Observers opined that the VOYAGER PAD findings effectively put to rest a nearly 2-year-old controversy over whether paclitaxel-coated devices for treatment of peripheral artery disease (PAD) carry an increased mortality risk. The imbroglio, which was ignited by a meta-analysis of clinical trials with substantial amounts of missing follow-up data, triggered an Food and Drug Administration warning letter to health care providers which threw the field of vascular medicine into disarray.
“Although as a community we’ve continued to struggle with this issue of paclitaxel and mortality, VOYAGER PAD does fill many of the gaps and addresses many of the limitations of currently available data,” Connie N. Hess, MD, said in reporting results of a prespecified analysis of the trial at the Transcatheter Cardiovascular Research Therapeutics virtual annual meeting. “I think these are the most definitive data to date supporting the safety of drug-coated device use.”
VOYAGER PAD was a double-blind, placebo-controlled clinical trial in which 6,564 patients undergoing lower-extremity revascularization for symptomatic PAD were randomized to rivaroxaban at 2.5 mg twice daily or placebo on top of background low-dose aspirin. In the previously reported primary outcome, the group on rivaroxaban plus aspirin had a significant 15% reduction in the risk of the composite endpoint of cardiovascular death, acute limb ischemia, MI, ischemic stroke, or major amputation for vascular causes.

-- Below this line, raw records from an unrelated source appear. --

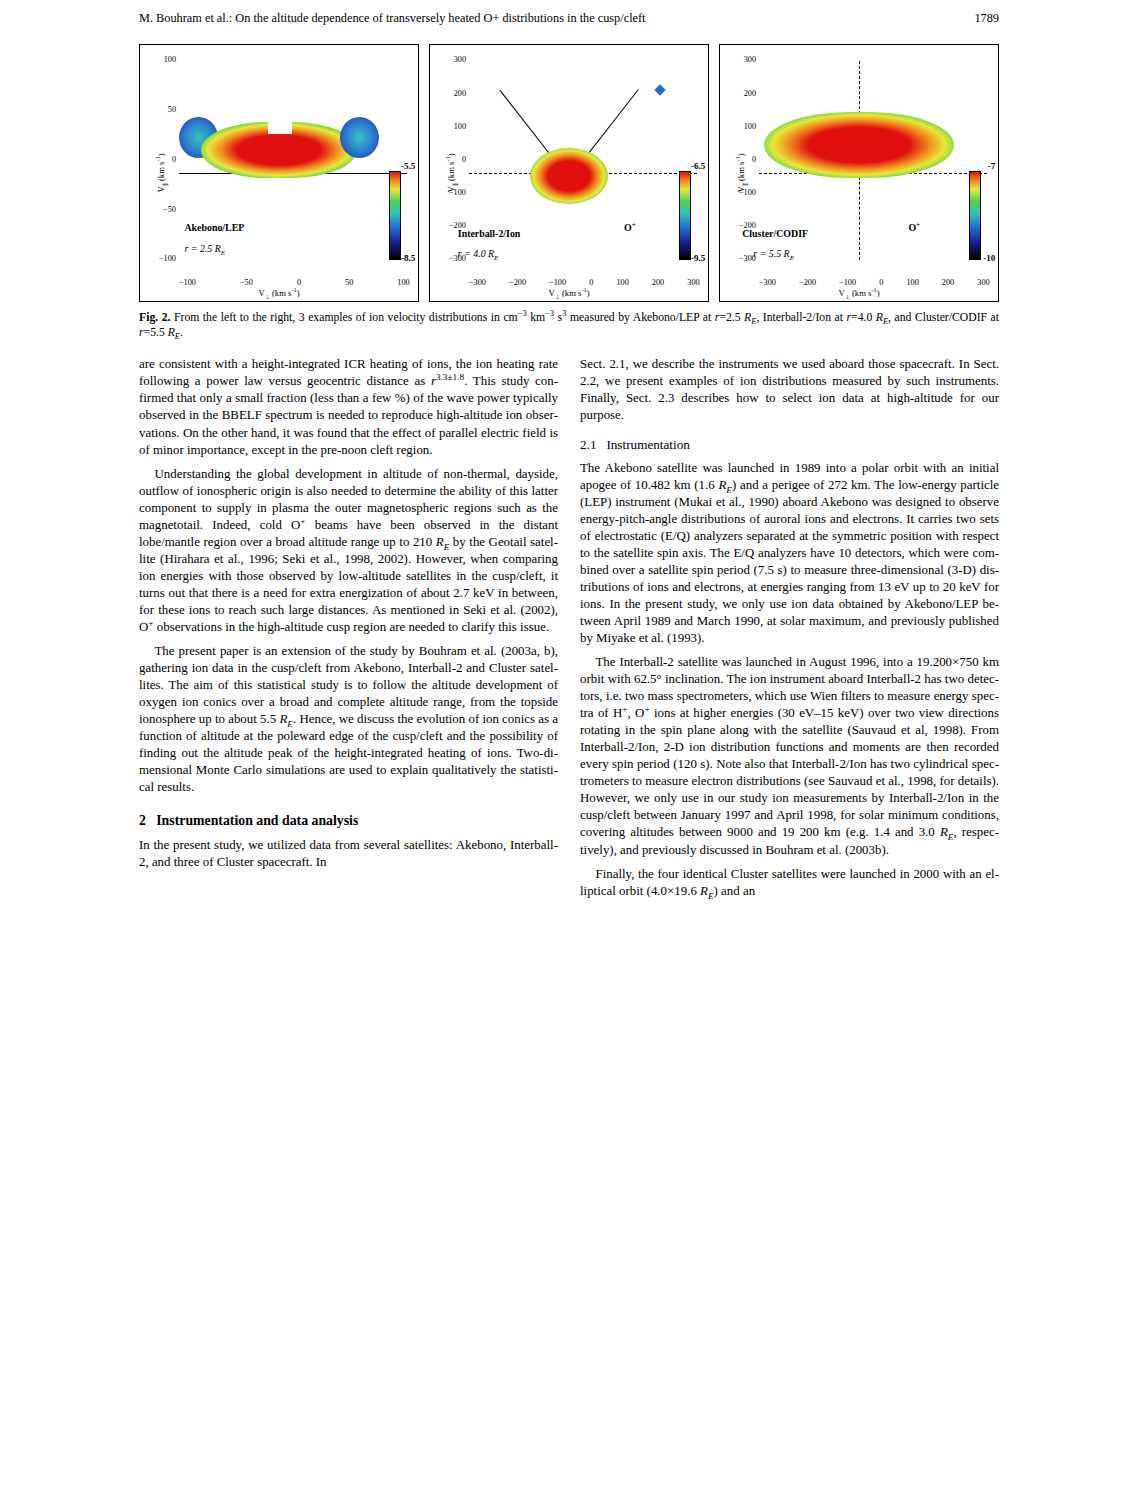M. Bouhram et al.: On the altitude dependence of transversely heated O+ distributions in the cusp/cleft
1789
V∥ (km s-1)
100500−50−100
Akebono/LEP
r = 2.5 RE
-5.5
-8.5
−100−50050100
V⊥ (km s-1)
V∥ (km s-1)
3002001000−100−200−300
Interball-2/Ion
r = 4.0 RE
O+
-6.5
-9.5
−300−200−1000100200300
V⊥ (km s-1)
V∥ (km s-1)
3002001000−100−200−300
Cluster/CODIF
r = 5.5 RE
O+
-7
-10
−300−200−1000100200300
V⊥ (km s-1)
Fig. 2. From the left to the right, 3 examples of ion velocity distributions in cm−3 km−3 s3 measured by Akebono/LEP at r=2.5 RE, Interball-2/Ion at r=4.0 RE, and Cluster/CODIF at r=5.5 RE.
are consistent with a height-integrated ICR heating of ions, the ion heating rate following a power law versus geocentric distance as r3.3±1.8. This study confirmed that only a small fraction (less than a few %) of the wave power typically observed in the BBELF spectrum is needed to reproduce high-altitude ion observations. On the other hand, it was found that the effect of parallel electric field is of minor importance, except in the pre-noon cleft region.
Understanding the global development in altitude of non-thermal, dayside, outflow of ionospheric origin is also needed to determine the ability of this latter component to supply in plasma the outer magnetospheric regions such as the magnetotail. Indeed, cold O+ beams have been observed in the distant lobe/mantle region over a broad altitude range up to 210 RE by the Geotail satellite (Hirahara et al., 1996; Seki et al., 1998, 2002). However, when comparing ion energies with those observed by low-altitude satellites in the cusp/cleft, it turns out that there is a need for extra energization of about 2.7 keV in between, for these ions to reach such large distances. As mentioned in Seki et al. (2002), O+ observations in the high-altitude cusp region are needed to clarify this issue.
The present paper is an extension of the study by Bouhram et al. (2003a, b), gathering ion data in the cusp/cleft from Akebono, Interball-2 and Cluster satellites. The aim of this statistical study is to follow the altitude development of oxygen ion conics over a broad and complete altitude range, from the topside ionosphere up to about 5.5 RE. Hence, we discuss the evolution of ion conics as a function of altitude at the poleward edge of the cusp/cleft and the possibility of finding out the altitude peak of the height-integrated heating of ions. Two-dimensional Monte Carlo simulations are used to explain qualitatively the statistical results.
2 Instrumentation and data analysis
In the present study, we utilized data from several satellites: Akebono, Interball-2, and three of Cluster spacecraft. In
Sect. 2.1, we describe the instruments we used aboard those spacecraft. In Sect. 2.2, we present examples of ion distributions measured by such instruments. Finally, Sect. 2.3 describes how to select ion data at high-altitude for our purpose.
2.1 Instrumentation
The Akebono satellite was launched in 1989 into a polar orbit with an initial apogee of 10.482 km (1.6 RE) and a perigee of 272 km. The low-energy particle (LEP) instrument (Mukai et al., 1990) aboard Akebono was designed to observe energy-pitch-angle distributions of auroral ions and electrons. It carries two sets of electrostatic (E/Q) analyzers separated at the symmetric position with respect to the satellite spin axis. The E/Q analyzers have 10 detectors, which were combined over a satellite spin period (7.5 s) to measure three-dimensional (3-D) distributions of ions and electrons, at energies ranging from 13 eV up to 20 keV for ions. In the present study, we only use ion data obtained by Akebono/LEP between April 1989 and March 1990, at solar maximum, and previously published by Miyake et al. (1993).
The Interball-2 satellite was launched in August 1996, into a 19.200×750 km orbit with 62.5° inclination. The ion instrument aboard Interball-2 has two detectors, i.e. two mass spectrometers, which use Wien filters to measure energy spectra of H+, O+ ions at higher energies (30 eV–15 keV) over two view directions rotating in the spin plane along with the satellite (Sauvaud et al, 1998). From Interball-2/Ion, 2-D ion distribution functions and moments are then recorded every spin period (120 s). Note also that Interball-2/Ion has two cylindrical spectrometers to measure electron distributions (see Sauvaud et al., 1998, for details). However, we only use in our study ion measurements by Interball-2/Ion in the cusp/cleft between January 1997 and April 1998, for solar minimum conditions, covering altitudes between 9000 and 19 200 km (e.g. 1.4 and 3.0 RE, respectively), and previously discussed in Bouhram et al. (2003b).
Finally, the four identical Cluster satellites were launched in 2000 with an elliptical orbit (4.0×19.6 RE) and an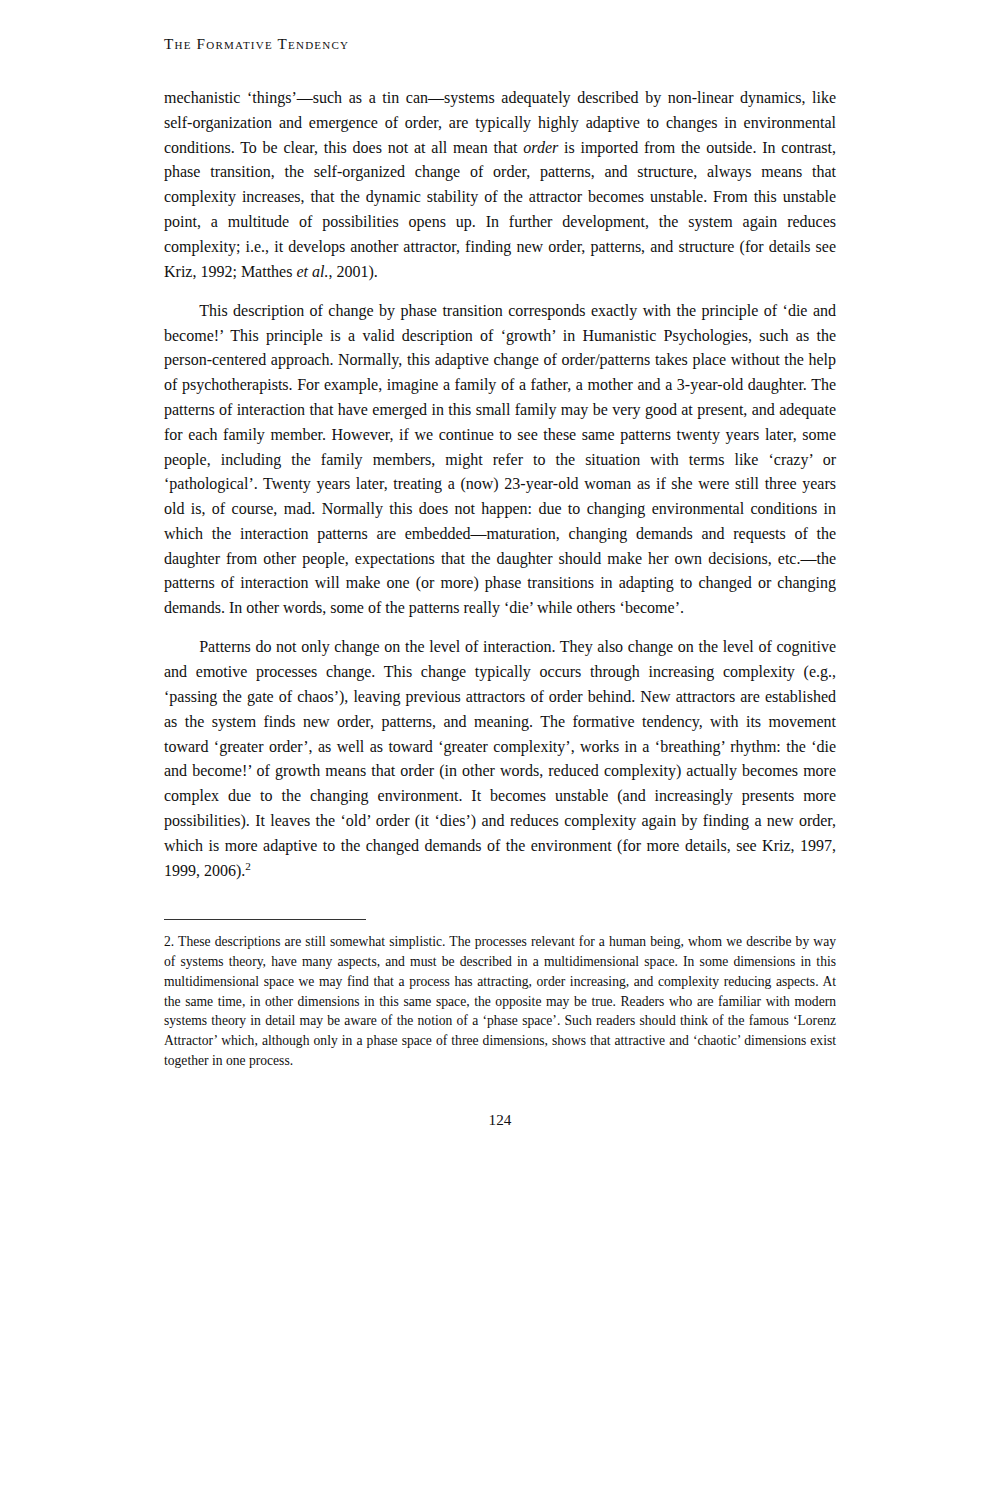The Formative Tendency
mechanistic ‘things’—such as a tin can—systems adequately described by non-linear dynamics, like self-organization and emergence of order, are typically highly adaptive to changes in environmental conditions. To be clear, this does not at all mean that order is imported from the outside. In contrast, phase transition, the self-organized change of order, patterns, and structure, always means that complexity increases, that the dynamic stability of the attractor becomes unstable. From this unstable point, a multitude of possibilities opens up. In further development, the system again reduces complexity; i.e., it develops another attractor, finding new order, patterns, and structure (for details see Kriz, 1992; Matthes et al., 2001).
This description of change by phase transition corresponds exactly with the principle of ‘die and become!’ This principle is a valid description of ‘growth’ in Humanistic Psychologies, such as the person-centered approach. Normally, this adaptive change of order/patterns takes place without the help of psychotherapists. For example, imagine a family of a father, a mother and a 3-year-old daughter. The patterns of interaction that have emerged in this small family may be very good at present, and adequate for each family member. However, if we continue to see these same patterns twenty years later, some people, including the family members, might refer to the situation with terms like ‘crazy’ or ‘pathological’. Twenty years later, treating a (now) 23-year-old woman as if she were still three years old is, of course, mad. Normally this does not happen: due to changing environmental conditions in which the interaction patterns are embedded—maturation, changing demands and requests of the daughter from other people, expectations that the daughter should make her own decisions, etc.—the patterns of interaction will make one (or more) phase transitions in adapting to changed or changing demands. In other words, some of the patterns really ‘die’ while others ‘become’.
Patterns do not only change on the level of interaction. They also change on the level of cognitive and emotive processes change. This change typically occurs through increasing complexity (e.g., ‘passing the gate of chaos’), leaving previous attractors of order behind. New attractors are established as the system finds new order, patterns, and meaning. The formative tendency, with its movement toward ‘greater order’, as well as toward ‘greater complexity’, works in a ‘breathing’ rhythm: the ‘die and become!’ of growth means that order (in other words, reduced complexity) actually becomes more complex due to the changing environment. It becomes unstable (and increasingly presents more possibilities). It leaves the ‘old’ order (it ‘dies’) and reduces complexity again by finding a new order, which is more adaptive to the changed demands of the environment (for more details, see Kriz, 1997, 1999, 2006).2
2. These descriptions are still somewhat simplistic. The processes relevant for a human being, whom we describe by way of systems theory, have many aspects, and must be described in a multidimensional space. In some dimensions in this multidimensional space we may find that a process has attracting, order increasing, and complexity reducing aspects. At the same time, in other dimensions in this same space, the opposite may be true. Readers who are familiar with modern systems theory in detail may be aware of the notion of a ‘phase space’. Such readers should think of the famous ‘Lorenz Attractor’ which, although only in a phase space of three dimensions, shows that attractive and ‘chaotic’ dimensions exist together in one process.
124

Of the 4,316 patients included in the prespecified analysis by Dr. Hess, a cardiologist at the University of Colorado at Denver, Aurora, 31% received a paclitaxel-coated device. At 3.5 years of follow-up, they had a 10.2% all-cause mortality rate, significantly less than the 13.5% rate in patients who didn’t get a drug-coated device. But since study participants weren’t randomized for drug-coated device use, the investigators utilized a rigorous form of propensity adjustment called inverse probability treatment weighting to neutralize all between-group differences in potentially confounding baseline characteristics, including statin use, prevalence of claudication, and target lesion length.
In the weighted analysis, the all-cause mortality rate at 3.5 years was 12.1% in paclitaxel-coated device recipients and 12.6% in those who didn’t get such devices. The difference was not statistically significant, and the hazard ratio of 0.95 had tight confidence intervals.
“We don’t see a mortality benefit, but I think more importantly, we don’t see any risk for mortality,” the cardiologist observed at the meeting sponsored by the Cardiovascular Research Foundation.
There was no between-group difference in causes of mortality. Nor did all-cause mortality differ by device type, be it paclitaxel-coated balloon versus plain balloon angioplasty, or drug-eluting stent versus bare-metal stent.
Also, the benefit of rivaroxaban plus aspirin over aspirin alone in terms of cardiovascular and ischemic limb outcomes was consistent regardless of whether patients got a drug-coated device or not.
Discussant Robert Lookstein, MD, praised Dr. Hess for “a really enlightening presentation.”
“The entire vascular community has been waiting for a prospective, independently adjudicated trial to try to make determinations of whether we can put this issue behind us, and I think this trial is it,” said Dr. Lookstein, professor of interventional radiology and surgery at the Icahn School of Medicine at Mount Sinai, New York.
“Personally, I think this is probably the most impactful data seen regarding the paclitaxel issue in almost 2 years because it is randomized data, it’s prospectively collected data, and – most importantly from my perspective – they were able to collect vital statistics on more than 99.5% of the patients,” he added. “I think this is incredibly impactful to my practice.”
Frank Veith, MD, professor of surgery at New York University, concurred, declaring, “I think this study is a game changer. And I think the paclitaxel game is over.”
The VOYAGER PAD study was funded by institutional research grants from Bayer and Janssen.